Gambar: Gedung Dewan Perwakilan Rakyat Daerah (DPRD) dengan arsitektur khas Melayu Riau, menjadi simbol lembaga perwakilan rakyat yang diharapkan dapat menyuarakan dan memperjuangkan aspirasi masyarakat, termasuk para pedagang kecil.
Pekanbaru (Utusan Bangsa) – Herwin MT Sagala menyoroti tajam pernyataan sejumlah anggota Dewan Perwakilan Rakyat (DPR) yang meminta penertiban pedagang kaki lima (PKL) yang berjualan di trotoar dan bahu jalan. Menurut Herwin, sikap tersebut menggambarkan paradigma yang keliru dari wakil rakyat yang seharusnya hadir sebagai pelayan dan jembatan aspirasi masyarakat, bukan malah menjadi agen penertiban yang menekan rakyat.
“Sesuai namanya, DPR adalah Dewan Perwakilan Rakyat, yang berarti mereka harus memahami, mewakili, dan memperjuangkan kebutuhan serta solusi terbaik untuk rakyat, bukan sebaliknya mengarahkan pemerintah menertibkan rakyat dengan cara yang cenderung represif,” tegas Herwin.

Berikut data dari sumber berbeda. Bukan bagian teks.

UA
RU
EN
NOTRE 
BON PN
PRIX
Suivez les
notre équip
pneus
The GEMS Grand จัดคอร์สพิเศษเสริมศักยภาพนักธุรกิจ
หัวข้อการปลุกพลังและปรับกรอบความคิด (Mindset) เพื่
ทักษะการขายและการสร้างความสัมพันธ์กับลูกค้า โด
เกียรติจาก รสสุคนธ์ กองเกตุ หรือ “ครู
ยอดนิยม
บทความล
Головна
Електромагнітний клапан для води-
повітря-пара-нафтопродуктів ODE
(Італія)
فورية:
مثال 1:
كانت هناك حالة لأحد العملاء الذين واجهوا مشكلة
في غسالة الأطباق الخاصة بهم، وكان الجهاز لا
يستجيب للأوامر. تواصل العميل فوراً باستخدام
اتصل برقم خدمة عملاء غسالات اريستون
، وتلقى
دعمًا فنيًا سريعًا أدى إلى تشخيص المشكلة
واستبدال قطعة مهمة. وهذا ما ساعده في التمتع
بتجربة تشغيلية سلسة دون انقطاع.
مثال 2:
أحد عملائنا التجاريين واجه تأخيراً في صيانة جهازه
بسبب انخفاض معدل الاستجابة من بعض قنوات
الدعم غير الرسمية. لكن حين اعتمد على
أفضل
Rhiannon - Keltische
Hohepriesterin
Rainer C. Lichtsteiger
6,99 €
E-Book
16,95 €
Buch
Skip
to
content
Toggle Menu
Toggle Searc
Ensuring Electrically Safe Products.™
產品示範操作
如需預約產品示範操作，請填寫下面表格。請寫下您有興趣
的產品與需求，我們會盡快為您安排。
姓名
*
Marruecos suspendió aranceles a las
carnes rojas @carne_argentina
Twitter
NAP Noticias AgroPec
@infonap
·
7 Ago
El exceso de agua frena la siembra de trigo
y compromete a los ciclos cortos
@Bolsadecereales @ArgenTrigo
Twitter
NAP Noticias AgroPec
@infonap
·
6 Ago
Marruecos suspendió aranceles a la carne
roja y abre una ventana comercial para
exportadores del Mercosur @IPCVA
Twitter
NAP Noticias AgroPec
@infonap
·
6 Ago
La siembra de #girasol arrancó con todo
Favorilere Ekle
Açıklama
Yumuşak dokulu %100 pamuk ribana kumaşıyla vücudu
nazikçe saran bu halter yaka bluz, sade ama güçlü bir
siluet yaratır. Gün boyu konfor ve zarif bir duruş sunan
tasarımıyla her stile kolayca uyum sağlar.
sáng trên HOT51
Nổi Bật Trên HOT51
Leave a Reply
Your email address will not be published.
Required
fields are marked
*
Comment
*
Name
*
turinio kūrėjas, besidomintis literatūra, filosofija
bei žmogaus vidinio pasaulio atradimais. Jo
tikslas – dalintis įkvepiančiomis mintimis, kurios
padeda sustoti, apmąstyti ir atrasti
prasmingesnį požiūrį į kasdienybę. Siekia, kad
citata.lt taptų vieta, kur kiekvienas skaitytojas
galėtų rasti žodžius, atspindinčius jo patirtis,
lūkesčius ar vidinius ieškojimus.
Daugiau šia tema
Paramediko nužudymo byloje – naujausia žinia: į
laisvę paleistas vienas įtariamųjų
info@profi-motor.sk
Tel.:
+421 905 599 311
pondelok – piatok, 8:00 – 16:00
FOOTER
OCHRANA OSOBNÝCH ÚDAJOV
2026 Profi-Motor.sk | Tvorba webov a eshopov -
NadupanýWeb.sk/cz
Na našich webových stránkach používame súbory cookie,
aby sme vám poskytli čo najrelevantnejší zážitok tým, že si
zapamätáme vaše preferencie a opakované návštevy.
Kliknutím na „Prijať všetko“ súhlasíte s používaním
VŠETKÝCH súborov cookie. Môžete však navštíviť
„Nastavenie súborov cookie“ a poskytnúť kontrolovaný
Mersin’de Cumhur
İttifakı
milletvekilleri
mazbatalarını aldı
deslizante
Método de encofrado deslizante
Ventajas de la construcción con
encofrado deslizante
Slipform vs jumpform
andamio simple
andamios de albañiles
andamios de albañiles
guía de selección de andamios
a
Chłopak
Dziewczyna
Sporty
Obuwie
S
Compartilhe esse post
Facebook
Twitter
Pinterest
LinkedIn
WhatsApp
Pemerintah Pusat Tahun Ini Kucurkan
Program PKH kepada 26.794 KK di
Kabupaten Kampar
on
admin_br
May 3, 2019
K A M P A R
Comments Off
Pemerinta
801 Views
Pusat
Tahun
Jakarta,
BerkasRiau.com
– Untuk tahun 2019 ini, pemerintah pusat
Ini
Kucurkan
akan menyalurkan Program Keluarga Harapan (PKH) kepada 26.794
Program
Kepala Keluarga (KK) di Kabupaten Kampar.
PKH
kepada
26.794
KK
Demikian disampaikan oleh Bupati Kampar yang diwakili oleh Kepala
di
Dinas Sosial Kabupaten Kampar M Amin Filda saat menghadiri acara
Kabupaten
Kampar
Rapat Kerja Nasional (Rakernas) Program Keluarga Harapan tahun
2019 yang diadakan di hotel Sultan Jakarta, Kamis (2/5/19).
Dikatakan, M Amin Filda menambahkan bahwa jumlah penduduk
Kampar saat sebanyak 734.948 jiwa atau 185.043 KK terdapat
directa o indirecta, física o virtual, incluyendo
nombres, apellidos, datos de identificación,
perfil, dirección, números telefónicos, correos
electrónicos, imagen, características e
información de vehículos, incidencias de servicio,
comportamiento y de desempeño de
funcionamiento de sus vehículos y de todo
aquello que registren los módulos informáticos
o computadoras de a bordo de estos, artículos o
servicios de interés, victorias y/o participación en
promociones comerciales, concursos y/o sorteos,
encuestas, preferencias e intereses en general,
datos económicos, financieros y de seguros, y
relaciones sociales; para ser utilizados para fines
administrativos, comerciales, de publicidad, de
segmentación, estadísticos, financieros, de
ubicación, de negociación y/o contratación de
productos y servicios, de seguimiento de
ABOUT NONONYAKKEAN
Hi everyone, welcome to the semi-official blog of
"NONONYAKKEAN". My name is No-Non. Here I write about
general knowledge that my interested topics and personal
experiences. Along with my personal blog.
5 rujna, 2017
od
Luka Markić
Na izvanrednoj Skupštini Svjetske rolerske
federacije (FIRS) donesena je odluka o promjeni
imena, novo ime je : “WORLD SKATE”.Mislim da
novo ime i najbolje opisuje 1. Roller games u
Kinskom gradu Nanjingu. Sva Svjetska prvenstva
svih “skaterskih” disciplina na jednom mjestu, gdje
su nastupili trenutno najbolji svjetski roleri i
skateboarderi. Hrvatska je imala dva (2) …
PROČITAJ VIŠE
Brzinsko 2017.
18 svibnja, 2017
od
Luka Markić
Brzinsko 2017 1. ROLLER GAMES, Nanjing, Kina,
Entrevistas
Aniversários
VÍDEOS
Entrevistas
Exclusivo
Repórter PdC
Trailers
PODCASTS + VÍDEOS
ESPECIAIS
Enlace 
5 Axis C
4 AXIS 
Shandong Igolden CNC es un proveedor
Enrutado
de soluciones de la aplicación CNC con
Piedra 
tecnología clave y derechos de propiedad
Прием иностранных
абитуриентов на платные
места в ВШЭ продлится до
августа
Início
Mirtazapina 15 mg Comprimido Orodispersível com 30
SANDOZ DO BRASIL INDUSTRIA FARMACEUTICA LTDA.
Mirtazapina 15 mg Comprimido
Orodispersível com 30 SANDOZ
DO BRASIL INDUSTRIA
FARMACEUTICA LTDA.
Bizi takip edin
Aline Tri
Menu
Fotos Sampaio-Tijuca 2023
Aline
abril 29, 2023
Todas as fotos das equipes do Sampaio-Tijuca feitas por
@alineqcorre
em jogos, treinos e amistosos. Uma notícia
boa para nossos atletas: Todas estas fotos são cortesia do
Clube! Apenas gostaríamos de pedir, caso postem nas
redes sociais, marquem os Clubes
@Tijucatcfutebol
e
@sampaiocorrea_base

Kritik Mendalam: DPR Harus Turun dan Dengarkan Rakyat, Bukan Menertibkan Mereka
Herwin menjelaskan bahwa banyak pedagang kaki lima menjajakan dagangannya di trotoar dan bahu jalan tidak tanpa sebab. Ada faktor ekonomi yang mendesak, keterbatasan ruang usaha formal, serta kebutuhan mendesak untuk menghidupi keluarga. Oleh sebab itu, anggota DPR sebenarnya punya tanggung jawab lebih besar untuk turun langsung ke lapangan, menyerap keluhan dan kendala para pedagang, dan bersama-sama mencari solusi kreatif.
Misalnya, Herwin menyinggung program-program di daerah lain yang berhasil mengakomodir PKL seperti pengelolaan pasar tumpah atau penyediaan lokasi khusus yang layak dan mudah diakses. “Dengan pendekatan yang humanis seperti ini, pedagang bisa tetap berjualan tanpa mengganggu ketertiban umum, sekaligus pemerintah tidak perlu bertindak represif,” katanya.
Contoh Empiris: Solusi Humanis yang Terbukti Berhasil
Beberapa daerah di Indonesia dan luar negeri telah menerapkan pendekatan inklusif terhadap PKL:
– “Jakarta’s Pasar Tumpah” yang diatur sedemikian rupa sehingga pedagang bisa berjualan dengan nyaman tanpa menghalangi pejalan kaki atau lalu lintas.
– “Kawasan Pedagang Kaki Lima di Yogyakarta” yang disusun menjadi zona tertentu dengan fasilitas pendukung, menjaga keberlangsungan ekonomi rakyat tanpa kekacauan kota.
– “Kota Melbourne, Australia” yang mengatur pedagang kaki lima melalui izin dan tempat khusus, memastikan kondisi usaha dan kenyamanan publik seimbang.
Herwin menegaskan bahwa anggota DPR seharusnya mengambil pelajaran dari contoh tersebut dan mendorong kebijakan yang mengedepankan pendampingan, pembinaan, dan pemberdayaan ketimbang sekadar penertiban berbau pengusiran.
DPR: Wakil Rakyat atau Lawan Rakyat?
Pernyataan Herwin mengingatkan bahwa anggota DPR dipilih langsung oleh rakyat untuk mengemban amanah mewakili suara mereka. Namun, bila peran ini dilupakan dan justru menimbulkan kesan menjadi “lawan rakyat,” maka legitimasi dan kepercayaan publik terhadap lembaga legislatif akan tergerus.
“Sudah saatnya DPR sadar sepenuhnya bahwa panggilan jiwanya adalah membela dan memperjuangkan rakyat, bukan memusuhi mereka,” pungkas Herwin MT Sagala.